Data entries
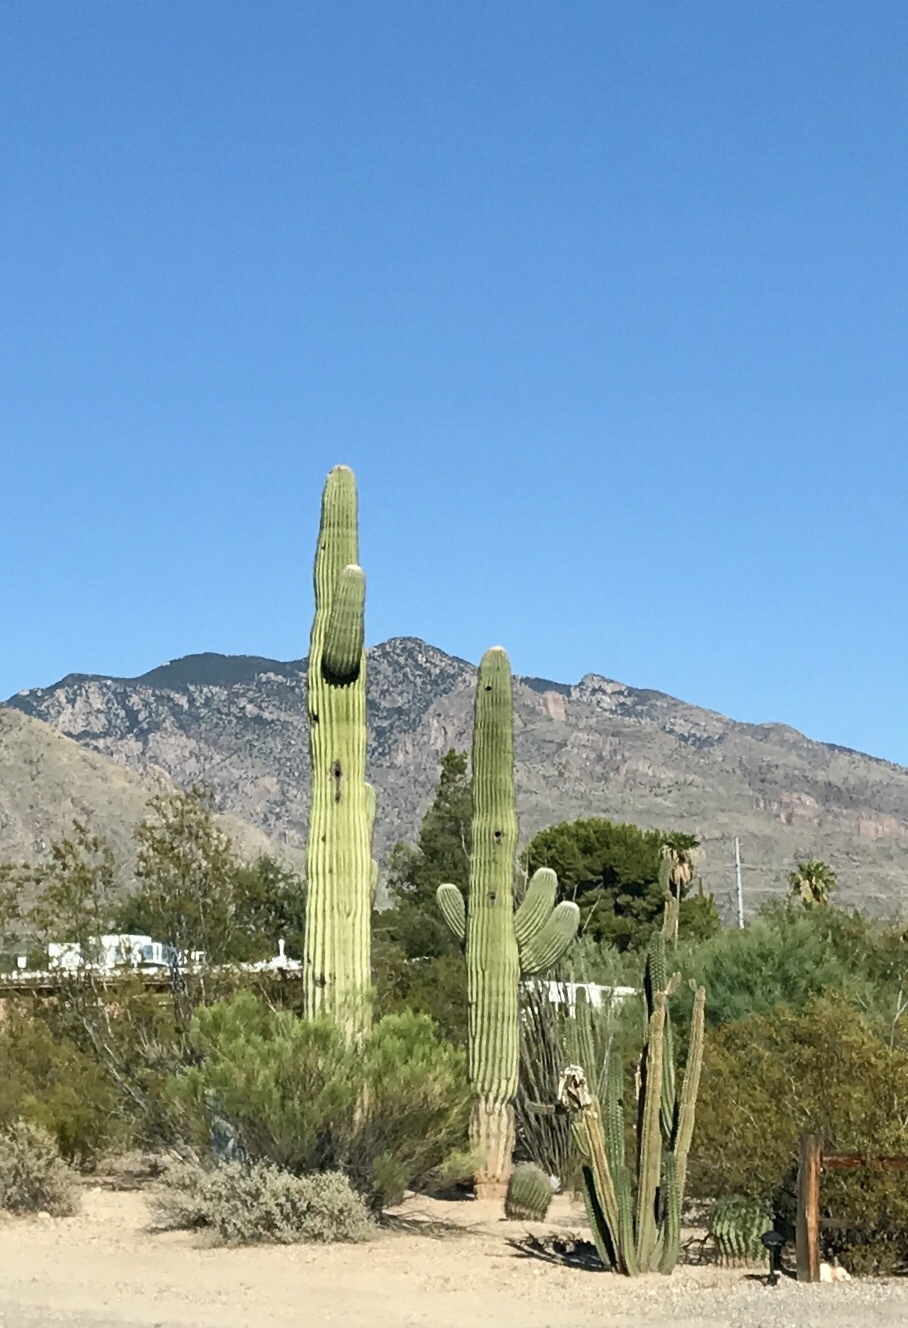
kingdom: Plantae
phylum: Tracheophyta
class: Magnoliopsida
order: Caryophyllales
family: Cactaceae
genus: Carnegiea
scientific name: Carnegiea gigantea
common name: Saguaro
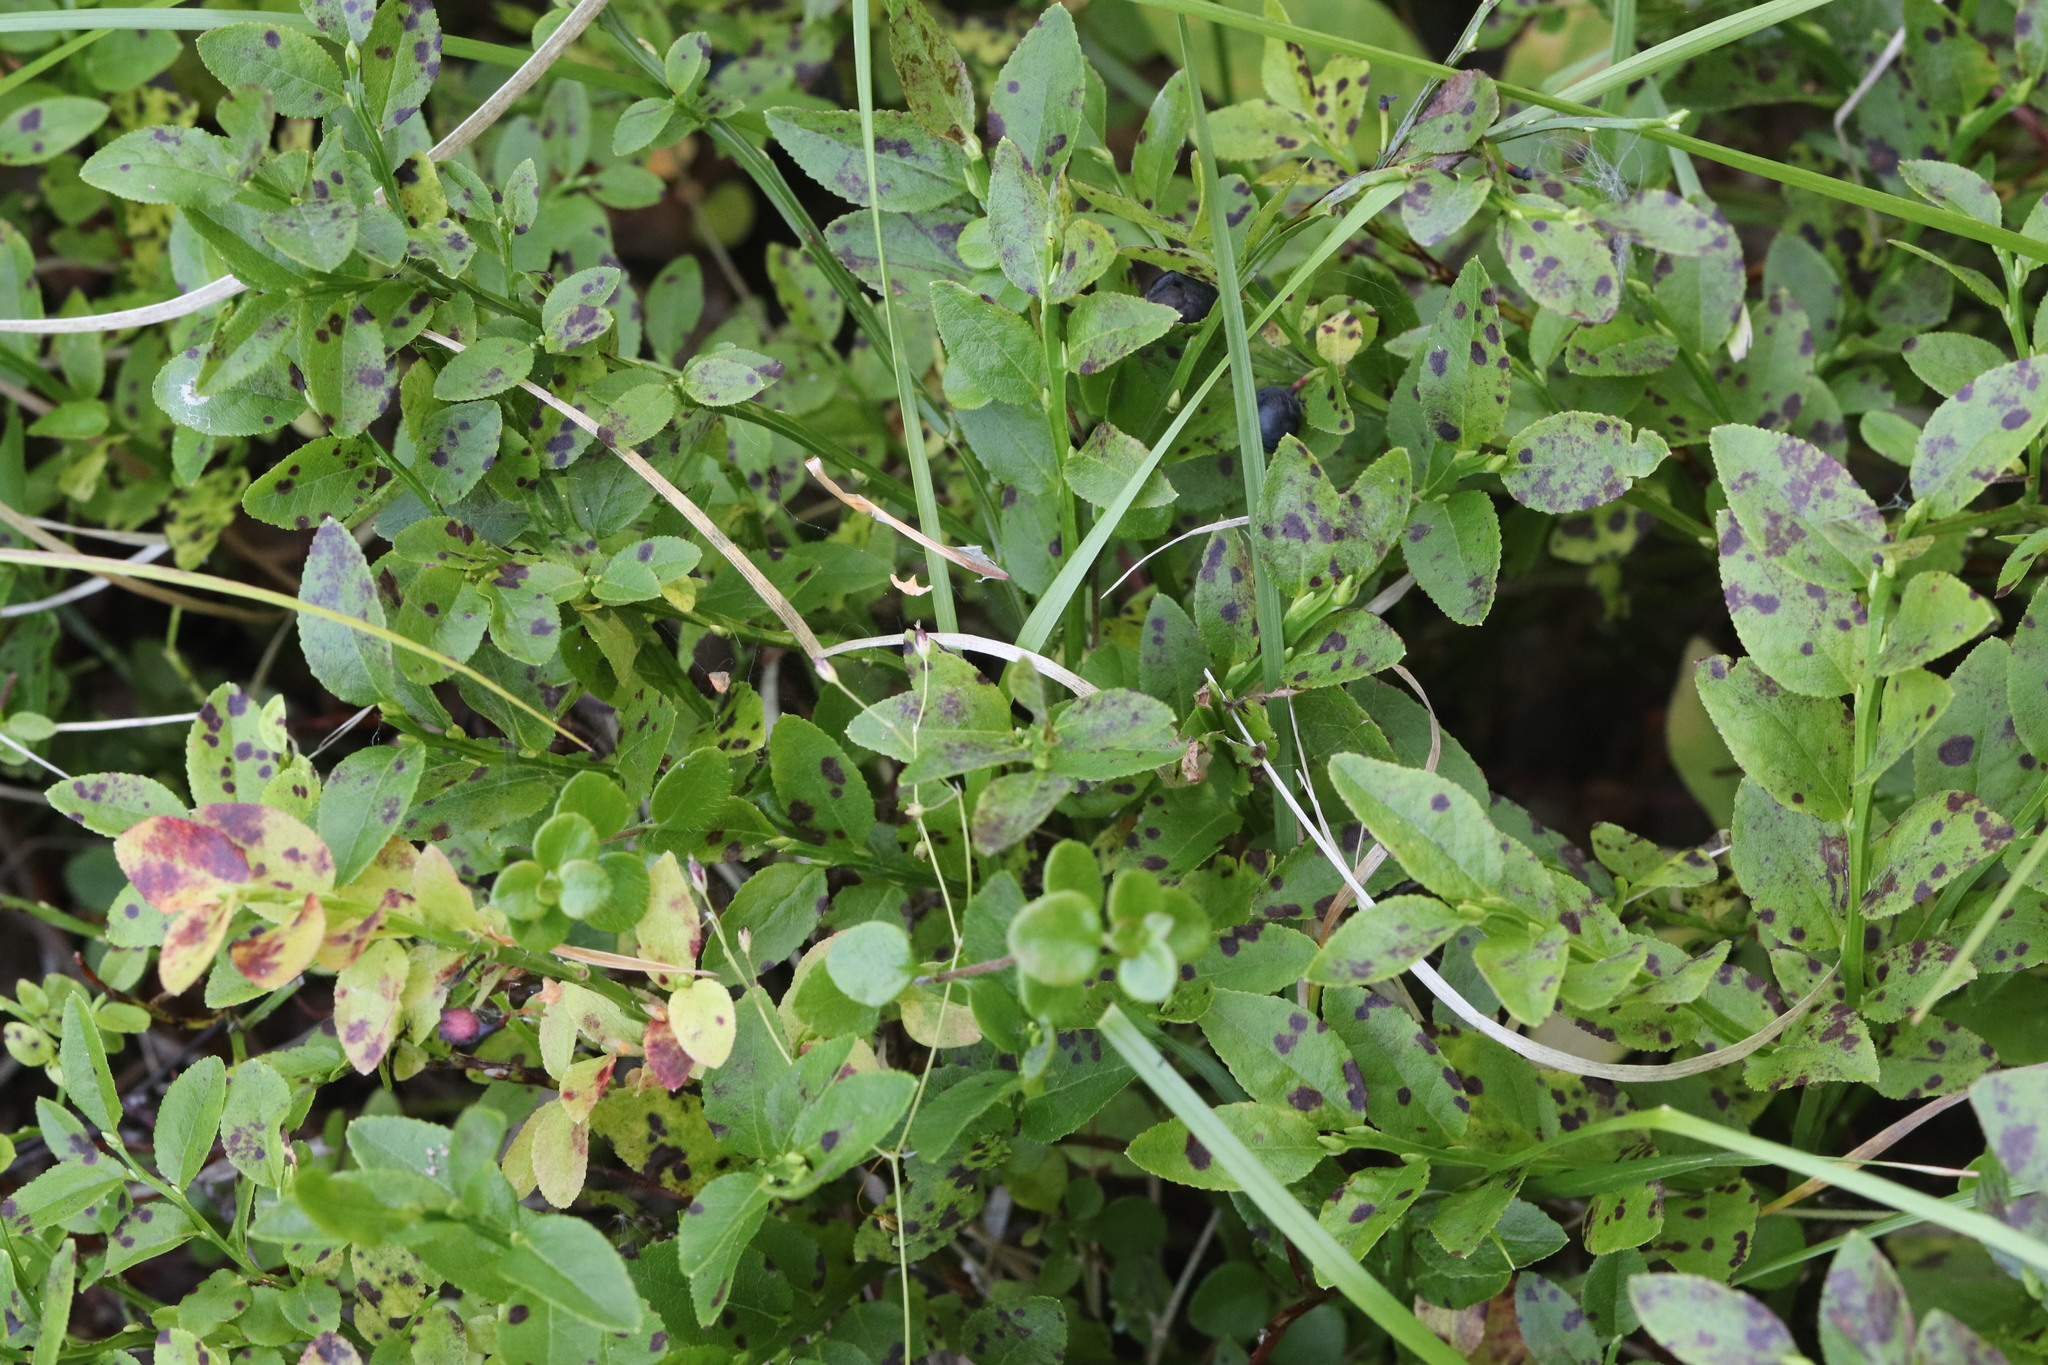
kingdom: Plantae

**Written task**
Write out every line of all the rows above word for word, leaving the pictures out of your answer.

**Exercise output**
kingdom: Plantae
phylum: Tracheophyta
class: Magnoliopsida
order: Caryophyllales
family: Cactaceae
genus: Carnegiea
scientific name: Carnegiea gigantea
common name: Saguaro
kingdom: Plantae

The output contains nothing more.